# EXERCISE DETAILS
Look below for the line that has "октябрь | сентябрь | октябрь |". Set down the lines from there through the line that has "2 квартал | |", exactly as written.

# Data items
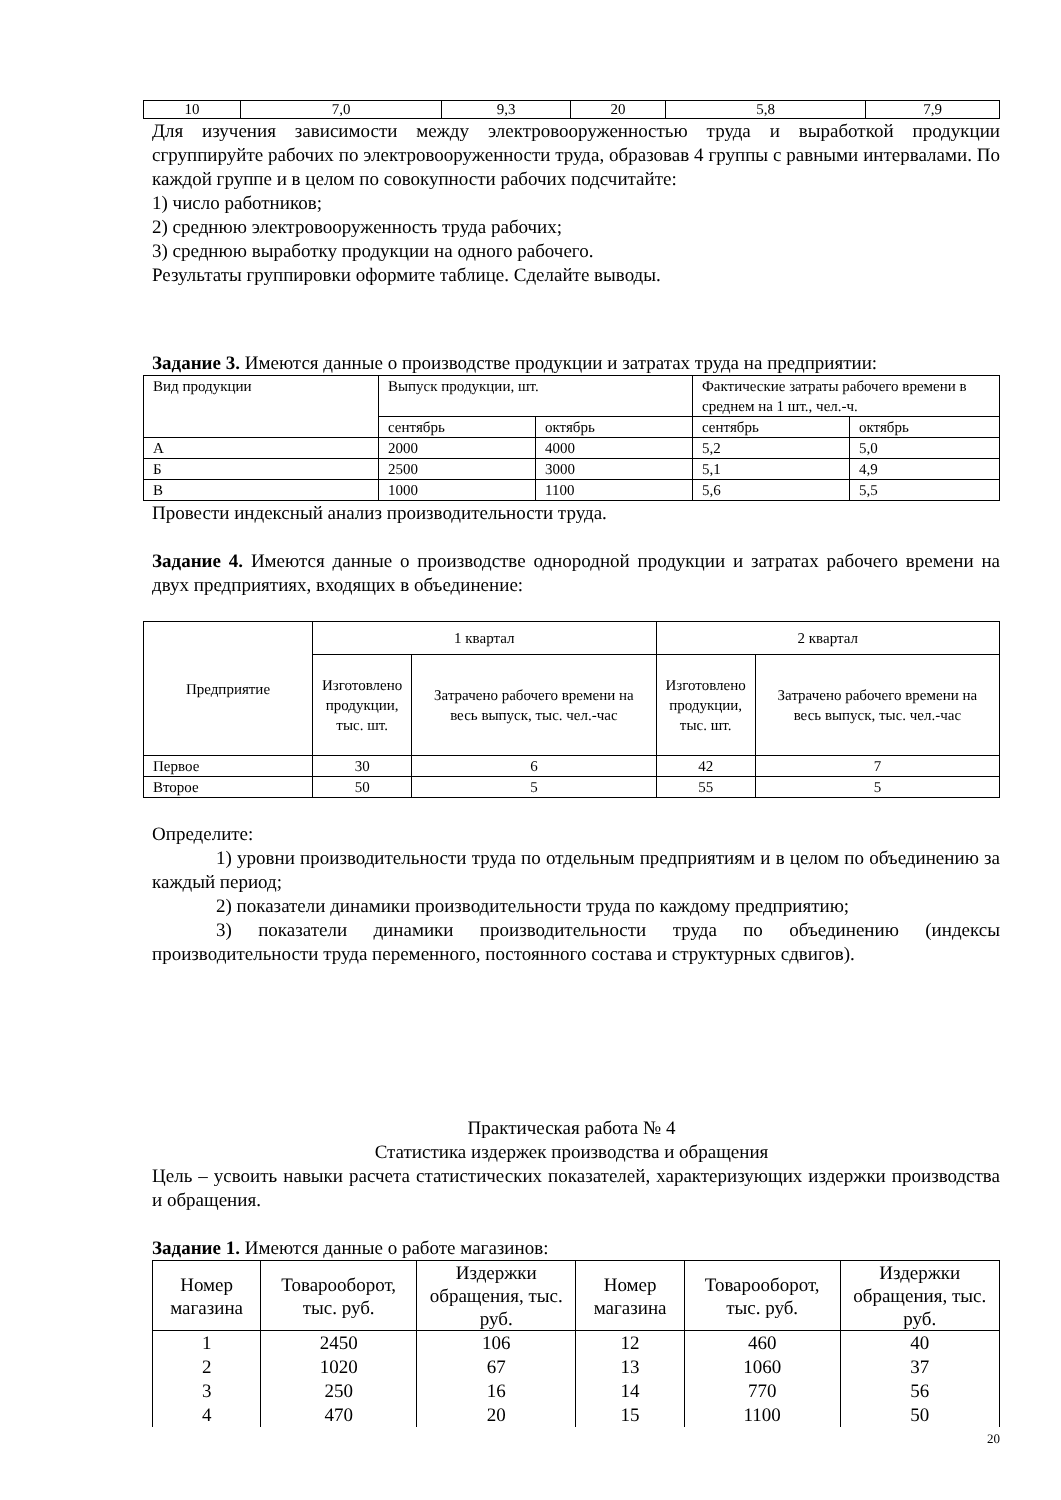| 10 | 7,0 | 9,3 | 20 | 5,8 | 7,9 |
Для изучения зависимости между электровооруженностью труда и выработкой продукции сгруппируйте рабочих по электровооруженности труда, образовав 4 группы с равными интервалами. По каждой группе и в целом по совокупности рабочих подсчитайте:
1) число работников;
2) среднюю электровооруженность труда рабочих;
3) среднюю выработку продукции на одного рабочего.
Результаты группировки оформите таблице. Сделайте выводы.
Задание 3. Имеются данные о производстве продукции и затратах труда на предприятии:
| Вид продукции | Выпуск продукции, шт. | | Фактические затраты рабочего времени в среднем на 1 шт., чел.-ч. | |
| --- | --- | --- | --- | --- |
| | сентябрь | октябрь | сентябрь | октябрь |
| А | 2000 | 4000 | 5,2 | 5,0 |
| Б | 2500 | 3000 | 5,1 | 4,9 |
| В | 1000 | 1100 | 5,6 | 5,5 |
Провести индексный анализ производительности труда.
Задание 4. Имеются данные о производстве однородной продукции и затратах рабочего времени на двух предприятиях, входящих в объединение:
| Предприятие | 1 квартал | | 2 квартал | |
| --- | --- | --- | --- | --- |
| | Изготовлено продукции, тыс. шт. | Затрачено рабочего времени на весь выпуск, тыс. чел.-час | Изготовлено продукции, тыс. шт. | Затрачено рабочего времени на весь выпуск, тыс. чел.-час |
| Первое | 30 | 6 | 42 | 7 |
| Второе | 50 | 5 | 55 | 5 |
Определите:
1) уровни производительности труда по отдельным предприятиям и в целом по объединению за каждый период;
2) показатели динамики производительности труда по каждому предприятию;
3) показатели динамики производительности труда по объединению (индексы производительности труда переменного, постоянного состава и структурных сдвигов).
Практическая работа № 4
Статистика издержек производства и обращения
Цель – усвоить навыки расчета статистических показателей, характеризующих издержки производства и обращения.
Задание 1. Имеются данные о работе магазинов:
| Номер магазина | Товарооборот, тыс. руб. | Издержки обращения, тыс. руб. | Номер магазина | Товарооборот, тыс. руб. | Издержки обращения, тыс. руб. |
| --- | --- | --- | --- | --- | --- |
| 1 | 2450 | 106 | 12 | 460 | 40 |
| 2 | 1020 | 67 | 13 | 1060 | 37 |
| 3 | 250 | 16 | 14 | 770 | 56 |
| 4 | 470 | 20 | 15 | 1100 | 50 |
20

# FINISHED EXERCISE
| | сентябрь | октябрь | сентябрь | октябрь |
| А | 2000 | 4000 | 5,2 | 5,0 |
| Б | 2500 | 3000 | 5,1 | 4,9 |
| В | 1000 | 1100 | 5,6 | 5,5 |
Провести индексный анализ производительности труда.
Задание 4. Имеются данные о производстве однородной продукции и затратах рабочего времени на двух предприятиях, входящих в объединение:
| Предприятие | 1 квартал | | 2 квартал | |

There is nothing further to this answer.